# Anyone tried "Nom Du Plume"



## PutRid (15/9/15)

So has any one tried "Nom Du Plume" yet, loving the labels and appearance. 
Descriptions sound lekker, would be keen to see people's thoughts.


----------



## BumbleBee (15/9/15)

They're frikken awesome! I have #3 and #4 and they're as good if not better than the descriptions. I was nervous about #4 because blueberry gets overpowering very quickly but in this one it's quite subtle, it noticeable but not in your face. If you're not a fan of Bavarian cream then avoid #3, it's very prominent but blends very well with the cinnamon biscuit.

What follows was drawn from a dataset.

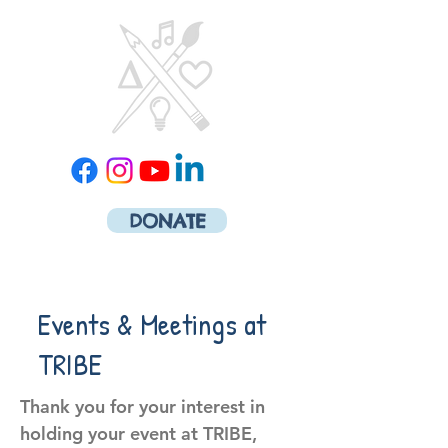
DONATE
Events & Meetings at
TRIBE
Thank you for your interest in
holding your event at TRIBE,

I tried #2 at the vapemeet and it was absolutely amazing, the aftertaste on this simply won't let you put your mod down for too long.

@PutRid just get some man

Reactions: Informative 1


----------



## Noddy (15/9/15)

no4 on the way....

Reactions: Like 1


----------



## PutRid (15/9/15)

Good stuff, heard only good things. Might have to give it a try. Love my deserts


----------



## ZK1 (16/9/15)

I'm on #2 now, and it's nice, but with me loving menthols, I seem to disappoint myself as the dessert type of juices make me get gatvol of them very quickly.....but I think this is the best dessert type of juice that I have tried. So I'm sure you will love it.


----------



## Cave Johnson (16/9/15)

I believe @skola got some. Also keen to hear some reviews

Reactions: Informative 1


----------



## BumbleBee (18/9/15)

I've just recieved my #2, loaded up the Billow v2 straight away. Pure bliss in a bottle, this one is amazing.

Reactions: Agree 1


----------